The struct module was specifically provided for converting between various types and their binary representation as a sequence of bytes. The conversion from a type to bytes is done with struct.pack. There's a format parameter fmt that determines which conversion it should perform. For a 4-byte integer, that would be i for signed numbers or I for unsigned numbers. For more possibilities see the format character table, and see the byte order, size, and alignment table for options when the output is more than a single byte.
import struct
s = struct.pack('<i', 5) # b'\x05\x00\x00\x00'
You can use the struct's pack:
In [11]: struct.pack(">I", 1)
Out[11]: '\x00\x00\x00\x01'
The ">" is the byte-order (big-endian) and the "I" is the format character. So you can be specific if you want to do something else:
In [12]: struct.pack("<H", 1)
Out[12]: '\x01\x00'
In [13]: struct.pack("B", 1)
Out[13]: '\x01'
This works the same on both python 2 and python 3.

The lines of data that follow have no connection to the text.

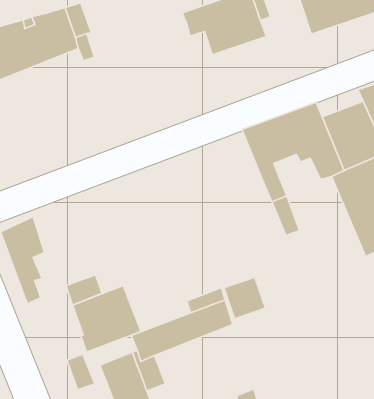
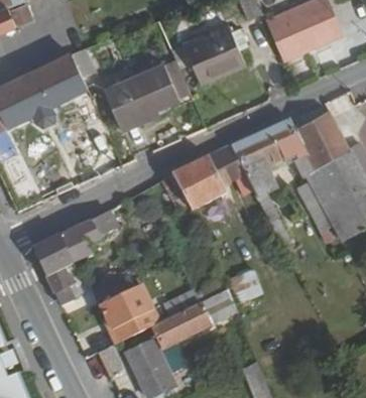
building: none -> [102,61,189,127]
building: none -> [171,145,254,211]
building: none -> [59,202,131,262]

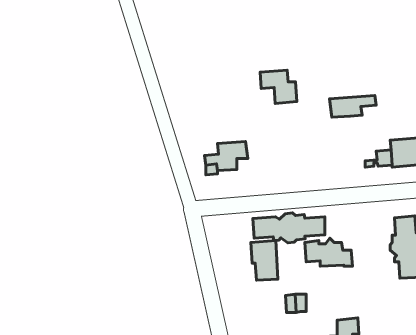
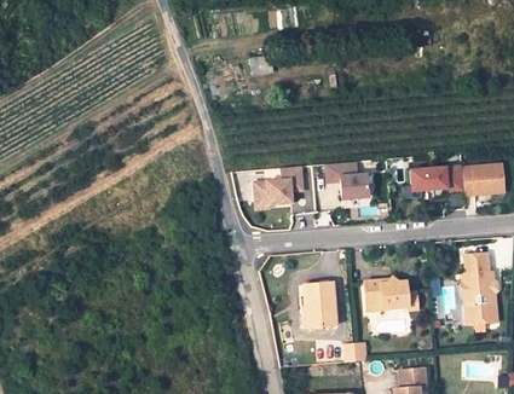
building: [260,70,297,104] -> [324,163,365,201]
building: [330,96,376,117] -> [410,167,462,191]
building: [253,213,325,243] -> none

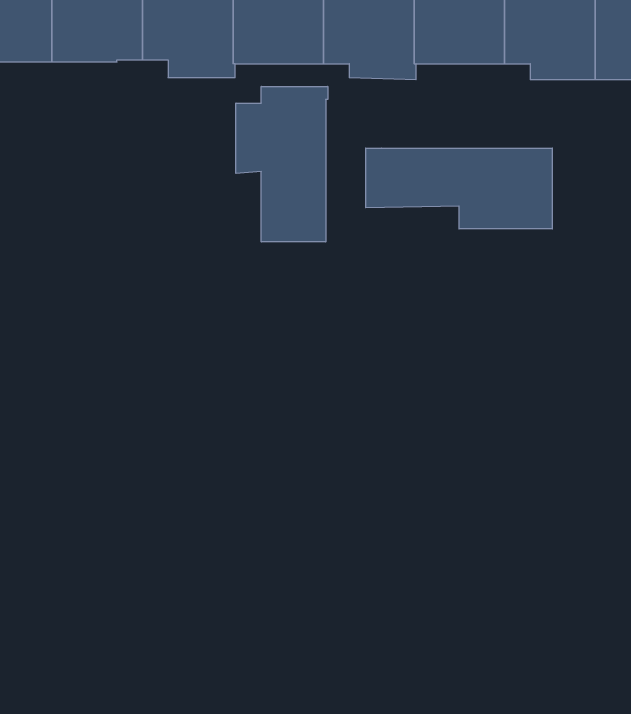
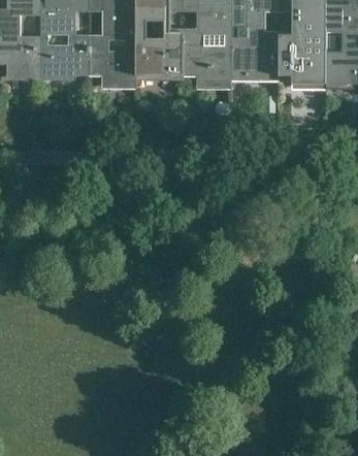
building: [236,86,328,242] -> none
building: [366,148,552,229] -> none

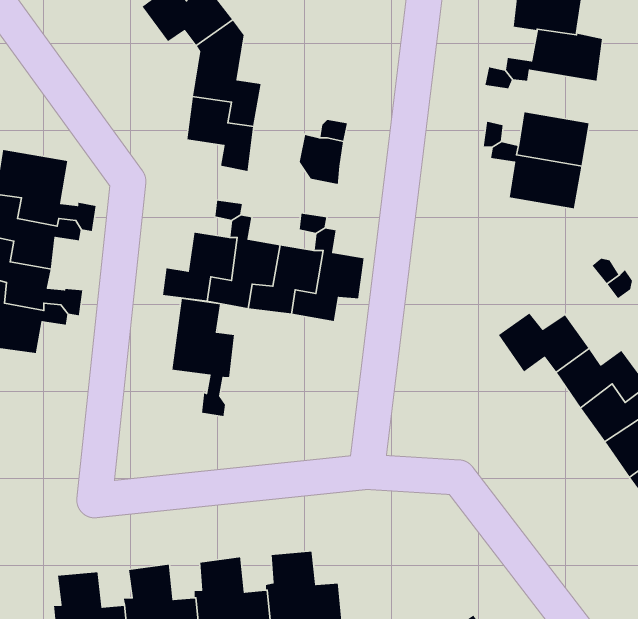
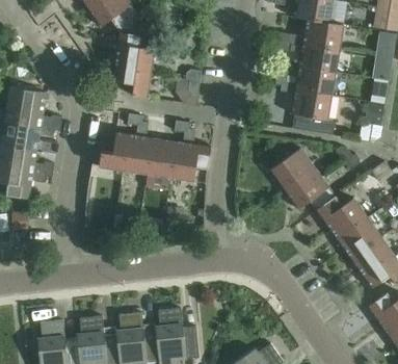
building: none -> [298,42,339,71]
building: none -> [269,147,321,188]
building: [172,298,235,417] -> none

Note: the inverse operation (bytes to int) can be done with unpack.
I have found the only reliable, portable method to be
bytes(bytearray([n]))
Just bytes([n]) does not work in python 2. Taking the scenic route through bytearray seems like the only reasonable solution.

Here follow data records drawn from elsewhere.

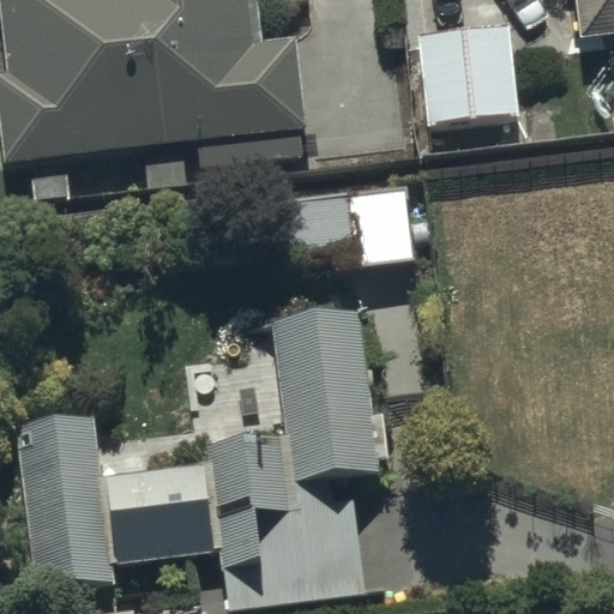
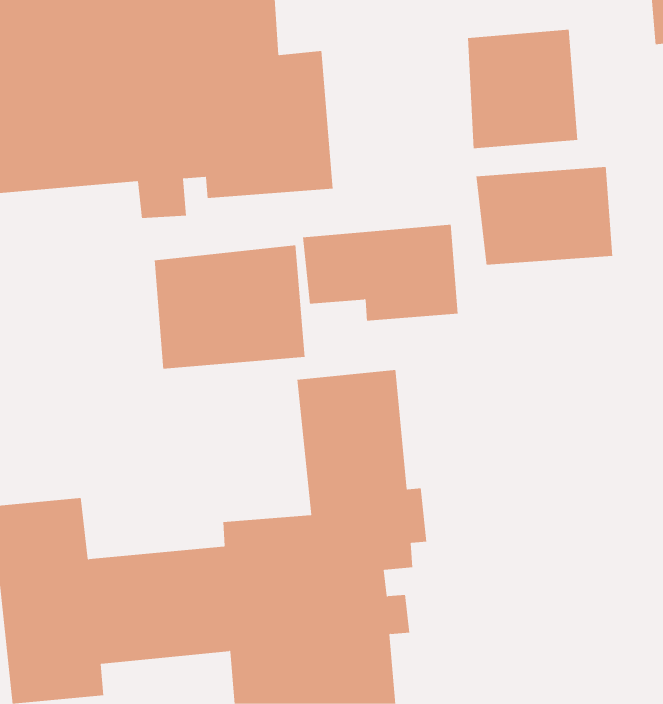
building: none -> [476,166,613,266]
building: none -> [154,245,305,370]

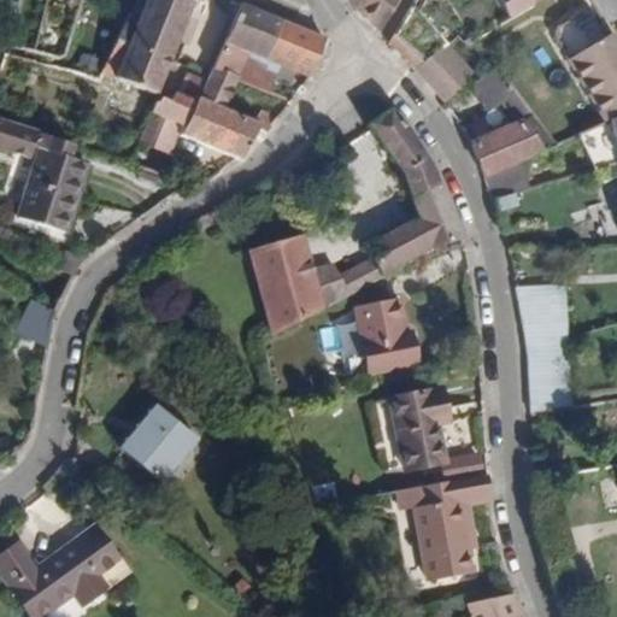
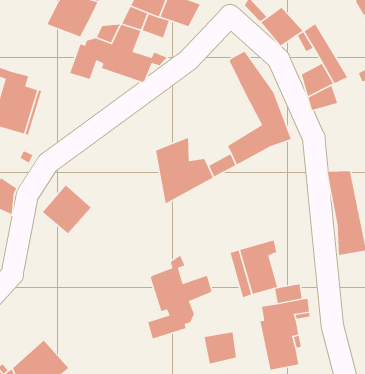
building: [358,298,416,369] -> none
building: [122,405,195,478] -> [42,185,91,234]
building: none -> [147,254,213,339]
building: none -> [204,331,237,365]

Converting an int to a byte in Python 3:
n = 5
bytes( [n] )
>>> b'\x05'
;) guess that'll be better than messing around with strings
source: http://docs.python.org/3/library/stdtypes.html#binaryseq
In Python 3.x, you can convert an integer value (including large ones, which the other answers don't allow for) into a series of bytes like this:
import math
x = 0x1234
number_of_bytes = int(math.ceil(x.bit_length() / 8))
x_bytes = x.to_bytes(number_of_bytes, byteorder='big')
x_int = int.from_bytes(x_bytes, byteorder='big')
x == x_int
from int to byte:
bytes_string = int_v.to_bytes( lenth, endian )
where the lenth is 1/2/3/4...., and endian could be 'big' or 'little'
form bytes to int:
data_list = list( bytes );
When converting from old code from python 2 you often have "%s" % number this can be converted to b"%d" % number (b"%s" % number does not work) for python 3.
The format b"%d" % number is in addition another clean way to convert int to a binary string.
b"%d" % number
I have a long Hex string that represents a series of values of different types. I need to convert this Hex String into bytes or bytearray so that I can extract each value from the raw data. How can I do this?
For example, the string "ab" should convert to the bytes b"\xab" or equivalent byte array. Longer example:
>>> # what to use in place of `convert` here?
>>> convert("8e71c61de6a2321336184f813379ec6bf4a3fb79e63cd12b")
b'\x8eq\xc6\x1d\xe6\xa22\x136\x18O\x813y\xeck\xf4\xa3\xfby\xe6<\xd1+'
Suppose your hex string is something like
>>> hex_string = "deadbeef"
Convert it to a bytearray (Python 3 and 2.7):
>>> bytearray.fromhex(hex_string)
bytearray(b'\xde\xad\xbe\xef')
Convert it to a bytes object (Python 3):
>>> bytes.fromhex(hex_string)
b'\xde\xad\xbe\xef'
Note that bytes is an immutable version of bytearray.
Convert it to a string (Python ≤ 2.7):
>>> hex_data = hex_string.decode("hex")
>>> hex_data
"\xde\xad\xbe\xef"
There is a built-in function in bytearray that does what you intend.
bytearray.fromhex("de ad be ef 00")
It returns a bytearray and it reads hex strings with or without space separator.
provided I understood correctly, you should look for binascii.unhexlify
import binascii
a='45222e'
s=binascii.unhexlify(a)
b=[ord(x) for x in s]
Assuming you have a byte string like so
"\x12\x45\x00\xAB"
and you know the amount of bytes and their type you can also use this approach
import struct
bytes = '\x12\x45\x00\xAB'
val = struct.unpack('<BBH', bytes)
#val = (18, 69, 43776)
As I specified little endian (using the '<' char) at the start of the format string the function returned the decimal equivalent.
0x12 = 18
0x45 = 69
0xAB00 = 43776
B is equal to one byte (8 bit) unsigned
H is equal to two bytes (16 bit) unsigned
More available characters and byte sizes can be found here
The advantages are..
You can specify more than one byte and the endian of the values
Disadvantages..
You really need to know the type and length of data your dealing with
You can use the Codecs module in the Python Standard Library, i.e.
import codecs
codecs.decode(hexstring, 'hex_codec')
You should be able to build a string holding the binary data using something like:
data = "fef0babe"
bits = ""
for x in xrange(0, len(data), 2)
bits += chr(int(data[x:x+2], 16))
This is probably not the fastest way (many string appends), but quite simple using only core Python.
A good one liner is:
byte_list = map(ord, hex_string)
This will iterate over each char in the string and run it through the ord() function. Only tested on python 2.6, not too sure about 3.0+.
-Josh